Text:
/rack-timeout

Abort requests that are taking too long

Primary LanguageRubyMIT LicenseMIT

Rack::Timeout

Abort requests that are taking too long; an exception is raised.

A generous timeout of 15s is the default. It's recommended to set the timeout as low as realistically viable for your application. Most applications will do fine with a setting between 2 and 5 seconds.

There's a handful of other settings, read on for details.

Rack::Timeout is not a solution to the problem of long-running requests, it's a debug and remediation tool. App developers should track rack-timeout's data and address recurring instances of particular timeouts, for example by refactoring code so it runs faster or offsetting lengthy work to happen asynchronously.

Basic Usage

The following covers currently supported versions of Rails, Rack, Ruby, and Bundler. See the Compatibility section at the end for legacy versions.

Rails apps

# Gemfile
gem "rack-timeout"

That'll load rack-timeout and set it up as a Rails middleware using the default timeout of 15s. The middleware is not inserted for the test environment.

To use a custom timeout, create an initializer file:

# config/initializers/rack_timeout.rb
Rack::Timeout.service_timeout = 5  # seconds

Rails apps, manually

You'll need to do this if you removed Rack::Runtime from the middleware stack, or if you want to determine yourself where in the stack Rack::Timeout gets inserted.

Data supplied:
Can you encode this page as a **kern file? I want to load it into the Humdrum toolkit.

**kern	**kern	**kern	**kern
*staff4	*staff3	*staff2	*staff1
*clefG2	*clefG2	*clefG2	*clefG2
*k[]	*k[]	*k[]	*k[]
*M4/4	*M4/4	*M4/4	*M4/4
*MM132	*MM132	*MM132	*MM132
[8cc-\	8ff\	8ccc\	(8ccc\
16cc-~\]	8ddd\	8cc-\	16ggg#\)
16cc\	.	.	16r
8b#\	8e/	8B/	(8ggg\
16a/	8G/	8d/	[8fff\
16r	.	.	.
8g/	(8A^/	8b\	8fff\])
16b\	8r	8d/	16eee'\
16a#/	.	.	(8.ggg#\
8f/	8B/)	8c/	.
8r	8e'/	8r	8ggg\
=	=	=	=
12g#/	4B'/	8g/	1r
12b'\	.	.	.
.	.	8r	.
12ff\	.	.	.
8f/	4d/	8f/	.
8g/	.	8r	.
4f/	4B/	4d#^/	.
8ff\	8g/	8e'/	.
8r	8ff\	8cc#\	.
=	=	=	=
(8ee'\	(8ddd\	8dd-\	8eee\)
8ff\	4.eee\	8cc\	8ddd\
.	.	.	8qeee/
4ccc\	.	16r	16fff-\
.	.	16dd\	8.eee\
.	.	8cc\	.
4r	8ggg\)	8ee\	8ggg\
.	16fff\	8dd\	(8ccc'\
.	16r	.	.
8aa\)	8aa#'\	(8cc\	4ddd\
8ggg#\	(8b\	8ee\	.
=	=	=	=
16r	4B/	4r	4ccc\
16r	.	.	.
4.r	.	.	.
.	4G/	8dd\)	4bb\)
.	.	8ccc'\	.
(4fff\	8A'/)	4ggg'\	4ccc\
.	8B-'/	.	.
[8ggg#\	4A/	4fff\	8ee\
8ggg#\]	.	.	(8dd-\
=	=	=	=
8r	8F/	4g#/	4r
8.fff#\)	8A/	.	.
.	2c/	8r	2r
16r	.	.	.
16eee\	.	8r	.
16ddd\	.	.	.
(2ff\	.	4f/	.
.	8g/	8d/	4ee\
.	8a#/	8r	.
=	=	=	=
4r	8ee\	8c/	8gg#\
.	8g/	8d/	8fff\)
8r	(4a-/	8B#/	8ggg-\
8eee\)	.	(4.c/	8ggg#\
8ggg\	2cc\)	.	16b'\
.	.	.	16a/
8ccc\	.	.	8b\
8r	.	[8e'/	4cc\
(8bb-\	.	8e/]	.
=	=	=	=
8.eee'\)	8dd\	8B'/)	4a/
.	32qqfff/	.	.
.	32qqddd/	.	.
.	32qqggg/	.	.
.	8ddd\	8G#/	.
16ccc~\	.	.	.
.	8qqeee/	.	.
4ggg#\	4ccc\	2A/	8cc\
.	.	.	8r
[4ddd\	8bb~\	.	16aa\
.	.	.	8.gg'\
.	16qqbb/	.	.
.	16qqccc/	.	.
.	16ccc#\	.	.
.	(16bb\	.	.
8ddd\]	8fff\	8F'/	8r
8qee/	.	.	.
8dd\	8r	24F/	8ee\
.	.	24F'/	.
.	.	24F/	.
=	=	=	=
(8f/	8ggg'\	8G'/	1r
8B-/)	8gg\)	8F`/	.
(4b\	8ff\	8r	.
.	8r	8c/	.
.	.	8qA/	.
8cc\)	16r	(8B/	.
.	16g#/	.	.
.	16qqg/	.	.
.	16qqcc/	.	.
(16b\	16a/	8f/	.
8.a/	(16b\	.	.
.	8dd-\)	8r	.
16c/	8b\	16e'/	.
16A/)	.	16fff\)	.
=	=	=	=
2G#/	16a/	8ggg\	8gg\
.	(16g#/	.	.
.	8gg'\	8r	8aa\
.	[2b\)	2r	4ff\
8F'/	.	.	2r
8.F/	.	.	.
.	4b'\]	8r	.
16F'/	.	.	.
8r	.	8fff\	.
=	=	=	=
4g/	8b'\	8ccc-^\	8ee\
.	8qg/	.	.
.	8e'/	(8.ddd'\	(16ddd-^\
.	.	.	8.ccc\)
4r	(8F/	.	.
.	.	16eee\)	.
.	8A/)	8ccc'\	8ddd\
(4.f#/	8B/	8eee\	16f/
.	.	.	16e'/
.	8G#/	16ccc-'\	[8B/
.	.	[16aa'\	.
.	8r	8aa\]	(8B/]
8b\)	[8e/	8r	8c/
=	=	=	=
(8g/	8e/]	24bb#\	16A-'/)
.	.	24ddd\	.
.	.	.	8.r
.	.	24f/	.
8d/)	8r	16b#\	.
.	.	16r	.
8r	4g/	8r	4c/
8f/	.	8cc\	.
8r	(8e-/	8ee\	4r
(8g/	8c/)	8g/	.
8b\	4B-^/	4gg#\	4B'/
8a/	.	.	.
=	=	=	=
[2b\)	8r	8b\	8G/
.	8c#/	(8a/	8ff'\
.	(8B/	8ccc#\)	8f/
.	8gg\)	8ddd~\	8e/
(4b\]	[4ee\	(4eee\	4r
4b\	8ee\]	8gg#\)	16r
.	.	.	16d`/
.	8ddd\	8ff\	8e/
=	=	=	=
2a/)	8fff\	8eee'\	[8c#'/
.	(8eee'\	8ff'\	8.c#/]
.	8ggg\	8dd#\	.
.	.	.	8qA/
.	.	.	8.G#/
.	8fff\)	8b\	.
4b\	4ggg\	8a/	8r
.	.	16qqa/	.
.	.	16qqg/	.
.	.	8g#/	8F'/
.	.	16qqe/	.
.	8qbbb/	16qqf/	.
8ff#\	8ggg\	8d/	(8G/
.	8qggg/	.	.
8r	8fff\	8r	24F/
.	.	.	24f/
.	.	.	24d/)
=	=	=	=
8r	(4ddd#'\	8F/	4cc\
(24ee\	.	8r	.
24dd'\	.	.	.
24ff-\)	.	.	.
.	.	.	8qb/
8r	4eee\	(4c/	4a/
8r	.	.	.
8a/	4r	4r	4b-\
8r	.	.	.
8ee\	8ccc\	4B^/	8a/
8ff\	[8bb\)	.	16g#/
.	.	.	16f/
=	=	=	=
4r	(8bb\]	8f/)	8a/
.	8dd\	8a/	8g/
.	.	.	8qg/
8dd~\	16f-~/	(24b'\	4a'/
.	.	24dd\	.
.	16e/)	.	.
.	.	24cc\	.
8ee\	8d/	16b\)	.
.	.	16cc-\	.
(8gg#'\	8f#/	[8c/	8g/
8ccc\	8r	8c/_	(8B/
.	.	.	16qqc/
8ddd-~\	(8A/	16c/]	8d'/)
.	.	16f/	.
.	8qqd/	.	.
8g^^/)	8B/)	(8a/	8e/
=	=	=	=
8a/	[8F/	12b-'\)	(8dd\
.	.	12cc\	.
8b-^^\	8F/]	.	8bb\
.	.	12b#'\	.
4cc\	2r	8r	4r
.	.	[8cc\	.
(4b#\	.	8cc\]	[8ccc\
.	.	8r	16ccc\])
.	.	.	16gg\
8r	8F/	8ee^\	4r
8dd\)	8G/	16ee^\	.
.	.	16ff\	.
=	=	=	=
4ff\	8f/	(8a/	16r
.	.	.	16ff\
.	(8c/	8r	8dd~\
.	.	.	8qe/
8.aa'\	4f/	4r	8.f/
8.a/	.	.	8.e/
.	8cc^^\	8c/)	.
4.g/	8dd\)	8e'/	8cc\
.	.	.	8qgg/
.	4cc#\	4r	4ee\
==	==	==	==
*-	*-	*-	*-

Exercise instructions:
1. Please reproduce the part of the rack-timeout text that begins at "Primary LanguageRubyMIT LicenseMIT" and stops after "on for details.".
2. Continue the rack-timeout text from its last sentence.

Answers provided:
1.
Primary LanguageRubyMIT LicenseMIT

Rack::Timeout

Abort requests that are taking too long; an exception is raised.

A generous timeout of 15s is the default. It's recommended to set the timeout as low as realistically viable for your application. Most applications will do fine with a setting between 2 and 5 seconds.

There's a handful of other settings, read on for details.

2.
# Gemfile
gem "rack-timeout", require:"rack/timeout/base"
# config/initializers/rack_timeout.rb

# insert middleware wherever you want in the stack, optionally pass initialization arguments
Rails.application.config.middleware.insert_before Rack::Runtime, Rack::Timeout, service_timeout: 5

Sinatra and other Rack apps

# config.ru
require "rack-timeout"

# Call as early as possible so rack-timeout runs before all other middleware.
# Setting service_timeout is recommended. If omitted, defaults to 15 seconds.
use Rack::Timeout do |config|
  config.timeout = 5
end

The Rabbit Hole

Rack::Timeout takes the following settings, shown here with their default values:

service_timeout:   15
wait_timeout:      30
wait_overtime:     60
service_past_wait: false

As shown earlier, these settings can be overriden during middleware initialization:

use Rack::Timeout, service_timeout: 5, wait_timeout: false

For legacy reasons, it's also possible to set these at the class level (e.g. Rack::Timeout.service_timeout = 3). This is, however, not recommended. Also beware this style takes precedence over all instances' initialization settings.

Service Timeout

service_timeout is our most important setting.

Service time is the time taken from when a request first enters rack to when its response is sent back. When the application takes longer than service_timeout to process a request, the request's status is logged as timed_out and Rack::Timeout::RequestTimeoutException or Rack::Timeout::RequestTimeoutError is raised on the application thread. This may be automatically caught by the framework or plugins, so beware. Also, the exception is not guaranteed to be raised in a timely fashion, see section below about IO blocks.

Service timeout can be disabled entirely by setting the property to 0 or false, at which point the request skips Rack::Timeout's machinery (so no logging will be present).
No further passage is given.